The UCU Further Education conference that met in Harrogate last Saturday was exactly what was needed to boost the spirits of lecturers fighting redundancy and attacks on wages and pensions. The mood was very combative, despite some harrowing accounts of swingeing cuts reports John Westmoreland.
Massive attack on Further Education
The scale of the attack on FE is completely unjustified. FE lecturers are underpaid and give massive value to their communities. Clearly a big part of the attack on FE is about breaking the union. Newcastle College has huge reserves, pays the principal a quarter of a million pounds, yet wants to make 250 lecturers redundant. Lecturers at Barnsley College face 25 per cent redundancies and the degrading and casualisation of staff who stand to lose about £13,000 a year if they are reduced to associate lecturer status – and all because the principal wants to build some flashy new buildings.
The UCU FE leadership has led one of the best fight backs against the cuts that any union has produced. UCU marched with the students over tuition fees, and led the protest against the cuts in Education Maintenance Allowance (EMA) alongside the NUS. The students at Barnsley College have offered fantastic solidarity to their lecturers by supporting picket lines, demonstrating, and just last week blockading an entrance to the college that warranted the mobilisation of the riot police. This is clearly one reason why the Tories would love to see UCU broken. If they are successful, then the effect on communities promises to be devastating too.
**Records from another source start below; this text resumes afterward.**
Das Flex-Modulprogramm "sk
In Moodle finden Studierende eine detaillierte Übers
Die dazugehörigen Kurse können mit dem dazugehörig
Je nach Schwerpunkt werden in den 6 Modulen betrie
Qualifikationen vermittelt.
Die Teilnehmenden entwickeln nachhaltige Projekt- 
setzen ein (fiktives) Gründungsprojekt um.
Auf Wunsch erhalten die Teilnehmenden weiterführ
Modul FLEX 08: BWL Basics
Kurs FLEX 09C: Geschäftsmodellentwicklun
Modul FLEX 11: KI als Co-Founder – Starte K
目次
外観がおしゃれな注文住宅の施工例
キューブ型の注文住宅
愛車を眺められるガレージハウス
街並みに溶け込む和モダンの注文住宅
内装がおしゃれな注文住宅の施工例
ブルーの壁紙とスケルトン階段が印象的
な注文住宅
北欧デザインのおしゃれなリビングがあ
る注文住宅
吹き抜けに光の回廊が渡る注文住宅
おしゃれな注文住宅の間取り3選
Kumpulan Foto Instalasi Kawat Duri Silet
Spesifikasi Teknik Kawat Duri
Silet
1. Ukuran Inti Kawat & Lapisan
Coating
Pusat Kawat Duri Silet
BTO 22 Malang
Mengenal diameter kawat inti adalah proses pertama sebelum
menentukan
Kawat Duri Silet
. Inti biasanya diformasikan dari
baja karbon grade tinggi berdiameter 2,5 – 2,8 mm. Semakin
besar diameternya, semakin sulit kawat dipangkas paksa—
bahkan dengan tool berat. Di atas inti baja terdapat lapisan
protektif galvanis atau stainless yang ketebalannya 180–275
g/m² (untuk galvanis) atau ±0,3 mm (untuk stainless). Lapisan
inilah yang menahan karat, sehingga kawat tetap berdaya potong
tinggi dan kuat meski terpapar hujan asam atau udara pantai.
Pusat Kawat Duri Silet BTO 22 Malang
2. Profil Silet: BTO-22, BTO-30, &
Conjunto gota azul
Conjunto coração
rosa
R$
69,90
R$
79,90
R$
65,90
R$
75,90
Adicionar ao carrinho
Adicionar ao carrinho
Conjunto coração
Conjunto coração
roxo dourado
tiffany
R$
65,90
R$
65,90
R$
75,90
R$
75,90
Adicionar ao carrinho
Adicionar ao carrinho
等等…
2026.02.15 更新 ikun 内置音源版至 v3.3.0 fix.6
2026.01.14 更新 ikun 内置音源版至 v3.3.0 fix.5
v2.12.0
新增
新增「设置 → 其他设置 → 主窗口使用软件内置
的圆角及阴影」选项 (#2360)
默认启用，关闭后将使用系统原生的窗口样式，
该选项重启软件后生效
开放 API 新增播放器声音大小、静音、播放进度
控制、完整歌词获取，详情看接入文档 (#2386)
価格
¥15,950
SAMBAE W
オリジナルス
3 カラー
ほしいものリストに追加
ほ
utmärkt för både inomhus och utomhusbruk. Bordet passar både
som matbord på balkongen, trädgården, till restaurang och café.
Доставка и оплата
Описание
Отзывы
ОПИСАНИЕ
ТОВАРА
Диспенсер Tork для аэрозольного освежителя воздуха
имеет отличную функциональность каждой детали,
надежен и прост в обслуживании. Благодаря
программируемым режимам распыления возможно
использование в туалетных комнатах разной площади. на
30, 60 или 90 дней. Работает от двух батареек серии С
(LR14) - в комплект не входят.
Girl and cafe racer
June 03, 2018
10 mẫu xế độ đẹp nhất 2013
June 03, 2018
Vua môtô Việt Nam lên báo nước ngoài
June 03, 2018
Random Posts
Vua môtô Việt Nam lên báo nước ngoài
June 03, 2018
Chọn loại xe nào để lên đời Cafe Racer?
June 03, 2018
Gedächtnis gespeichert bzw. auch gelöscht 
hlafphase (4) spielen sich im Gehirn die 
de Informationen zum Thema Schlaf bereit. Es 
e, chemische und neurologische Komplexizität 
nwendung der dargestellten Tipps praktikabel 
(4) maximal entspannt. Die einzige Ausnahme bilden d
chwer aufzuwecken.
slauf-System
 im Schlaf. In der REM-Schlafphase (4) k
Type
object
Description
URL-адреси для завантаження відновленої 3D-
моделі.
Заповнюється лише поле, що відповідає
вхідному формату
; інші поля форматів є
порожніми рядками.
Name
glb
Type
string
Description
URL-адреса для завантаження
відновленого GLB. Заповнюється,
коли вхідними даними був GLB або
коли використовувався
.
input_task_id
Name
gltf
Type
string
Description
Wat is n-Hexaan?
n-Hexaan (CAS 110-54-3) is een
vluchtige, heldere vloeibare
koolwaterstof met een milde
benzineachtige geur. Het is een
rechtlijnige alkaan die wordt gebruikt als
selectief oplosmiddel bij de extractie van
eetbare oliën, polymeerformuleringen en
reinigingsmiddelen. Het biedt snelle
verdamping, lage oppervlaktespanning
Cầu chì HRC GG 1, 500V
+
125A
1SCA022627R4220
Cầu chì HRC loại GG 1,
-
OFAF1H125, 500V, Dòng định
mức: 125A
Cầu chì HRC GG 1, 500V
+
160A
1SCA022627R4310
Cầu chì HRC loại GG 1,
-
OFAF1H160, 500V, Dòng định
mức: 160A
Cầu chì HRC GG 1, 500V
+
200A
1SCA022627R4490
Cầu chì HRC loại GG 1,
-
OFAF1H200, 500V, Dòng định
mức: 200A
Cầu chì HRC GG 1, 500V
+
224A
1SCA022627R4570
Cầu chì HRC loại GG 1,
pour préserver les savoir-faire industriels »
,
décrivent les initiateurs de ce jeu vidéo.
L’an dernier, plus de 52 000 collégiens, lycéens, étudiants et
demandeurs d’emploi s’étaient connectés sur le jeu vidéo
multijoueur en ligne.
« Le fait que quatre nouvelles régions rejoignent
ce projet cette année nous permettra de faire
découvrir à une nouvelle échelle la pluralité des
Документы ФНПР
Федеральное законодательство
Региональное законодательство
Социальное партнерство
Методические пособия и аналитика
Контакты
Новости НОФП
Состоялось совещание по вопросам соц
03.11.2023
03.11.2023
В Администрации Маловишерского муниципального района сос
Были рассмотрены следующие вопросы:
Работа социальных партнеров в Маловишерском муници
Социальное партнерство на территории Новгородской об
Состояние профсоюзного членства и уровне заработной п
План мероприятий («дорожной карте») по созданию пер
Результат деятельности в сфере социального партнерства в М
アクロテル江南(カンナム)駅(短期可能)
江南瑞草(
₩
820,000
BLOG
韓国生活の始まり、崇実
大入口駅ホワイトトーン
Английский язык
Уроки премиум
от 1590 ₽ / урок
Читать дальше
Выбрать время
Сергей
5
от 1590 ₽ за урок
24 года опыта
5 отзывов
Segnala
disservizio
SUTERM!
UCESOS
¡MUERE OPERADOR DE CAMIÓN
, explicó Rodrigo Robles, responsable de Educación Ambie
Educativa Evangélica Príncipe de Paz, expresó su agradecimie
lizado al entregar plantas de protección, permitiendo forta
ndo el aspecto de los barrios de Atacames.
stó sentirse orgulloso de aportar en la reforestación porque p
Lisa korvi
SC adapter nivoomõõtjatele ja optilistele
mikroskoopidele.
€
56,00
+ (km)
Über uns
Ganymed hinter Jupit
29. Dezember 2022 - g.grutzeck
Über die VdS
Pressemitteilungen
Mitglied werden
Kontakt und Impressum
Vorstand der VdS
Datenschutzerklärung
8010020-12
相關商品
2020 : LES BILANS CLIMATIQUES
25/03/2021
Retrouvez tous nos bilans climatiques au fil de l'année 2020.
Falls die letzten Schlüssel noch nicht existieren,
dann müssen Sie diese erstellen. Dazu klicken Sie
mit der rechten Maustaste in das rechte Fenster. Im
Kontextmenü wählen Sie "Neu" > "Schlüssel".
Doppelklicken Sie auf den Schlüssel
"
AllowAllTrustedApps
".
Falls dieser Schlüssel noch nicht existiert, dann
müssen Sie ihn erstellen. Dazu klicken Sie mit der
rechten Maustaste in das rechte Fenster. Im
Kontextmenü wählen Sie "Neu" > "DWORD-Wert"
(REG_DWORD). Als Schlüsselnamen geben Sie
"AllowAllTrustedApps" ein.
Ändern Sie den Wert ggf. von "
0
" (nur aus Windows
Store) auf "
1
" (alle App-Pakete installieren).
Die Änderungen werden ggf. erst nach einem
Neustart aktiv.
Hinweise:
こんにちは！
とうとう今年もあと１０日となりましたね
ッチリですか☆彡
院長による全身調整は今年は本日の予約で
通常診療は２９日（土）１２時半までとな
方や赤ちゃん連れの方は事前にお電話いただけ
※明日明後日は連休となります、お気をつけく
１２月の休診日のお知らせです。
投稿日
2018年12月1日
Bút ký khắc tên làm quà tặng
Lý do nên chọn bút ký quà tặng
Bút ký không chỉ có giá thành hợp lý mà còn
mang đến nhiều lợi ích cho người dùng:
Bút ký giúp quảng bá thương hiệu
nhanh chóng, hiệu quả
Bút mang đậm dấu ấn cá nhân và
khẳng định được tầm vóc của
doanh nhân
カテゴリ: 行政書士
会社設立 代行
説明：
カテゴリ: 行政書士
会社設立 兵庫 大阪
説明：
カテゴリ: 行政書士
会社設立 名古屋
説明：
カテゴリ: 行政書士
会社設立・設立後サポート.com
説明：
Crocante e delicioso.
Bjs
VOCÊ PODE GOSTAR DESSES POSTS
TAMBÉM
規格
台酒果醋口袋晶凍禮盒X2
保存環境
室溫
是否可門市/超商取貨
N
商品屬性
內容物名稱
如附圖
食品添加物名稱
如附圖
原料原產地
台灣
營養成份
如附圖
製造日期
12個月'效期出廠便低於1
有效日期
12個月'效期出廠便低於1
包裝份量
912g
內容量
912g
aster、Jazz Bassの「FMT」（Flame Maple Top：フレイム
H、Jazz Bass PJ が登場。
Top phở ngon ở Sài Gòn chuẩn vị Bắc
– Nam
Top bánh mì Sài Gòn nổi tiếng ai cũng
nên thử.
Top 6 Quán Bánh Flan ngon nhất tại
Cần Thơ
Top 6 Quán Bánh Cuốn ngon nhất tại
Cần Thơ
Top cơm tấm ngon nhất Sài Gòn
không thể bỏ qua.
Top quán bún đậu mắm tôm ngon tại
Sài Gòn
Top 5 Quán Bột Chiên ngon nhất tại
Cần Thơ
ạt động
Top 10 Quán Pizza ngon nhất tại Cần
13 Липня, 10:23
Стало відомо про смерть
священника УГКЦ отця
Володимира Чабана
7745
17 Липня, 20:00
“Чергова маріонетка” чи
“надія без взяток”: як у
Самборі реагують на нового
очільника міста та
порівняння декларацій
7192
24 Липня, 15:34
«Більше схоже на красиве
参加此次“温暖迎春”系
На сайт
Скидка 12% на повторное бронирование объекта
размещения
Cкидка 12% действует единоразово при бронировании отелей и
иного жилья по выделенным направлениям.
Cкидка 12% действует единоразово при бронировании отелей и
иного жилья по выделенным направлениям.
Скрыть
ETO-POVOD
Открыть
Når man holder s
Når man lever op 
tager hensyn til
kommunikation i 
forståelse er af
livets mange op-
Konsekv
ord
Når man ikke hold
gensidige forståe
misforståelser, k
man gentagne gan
Defend colleges and communities
When Cameron says that the cuts in the public sector will lead to job creation in the private sector it is simply a lie. There are currently 750,000 young people out of work, and the attacks on FE will make it worse. The FE conference lambasted the pathetic apprenticeships that the government is touting as narrow, cheap and unworthy of the name. Tory apprenticeships often mean getting paid less than the minimum wage and making the tea and sweeping up. If Barnsley College moves on to associate lecturer status for the bulk of their staff, students will get just one hour a week with a subject specialist. The logic of dumbing down on this scale is absurd. How will British firms compete if their workers are given the minimum in skills and education?
One of the best discussions was the call to defend ESOL. Branches across the piece spoke of devastating cuts that will prevent immigrants and asylum seekers gaining the language skills to be able to take part in society. Cameron is waging war on multiculturalism as his racist speech before the EDL march in Luton last February proved. Speakers who denounced Cameron’s racism were cheered to the echo – and this is the key to the fight back.
It is absolutely certain that the UCU branches that have done best in defending jobs are the campaigning branches – over EMA, ESOL, equalities and war – that have lifted the idealism of the membership and politicised the defence of FE. One successful defence of jobs recently was at Chesterfield College where a proposed ballot and an active campaign in the college and community, led by socialists, saw the management drop their plan to make lecturers redundant.
All out on 30 June
Despite the successes we have seen, UCU members are having to fight branch by branch against job losses and deskilling. This is why we have to build flat out for the strike in defence of pensions on 30 June. If teachers, lecturers, civil servants and local government workers can stop work for one day over pensions there is a good argument that we can build coordinated strike action to stop the cuts. Campaigning should obviously take place around every staff room, but we need to involve the students and the communities too. The government has declared class war and we need maximum unity to topple them.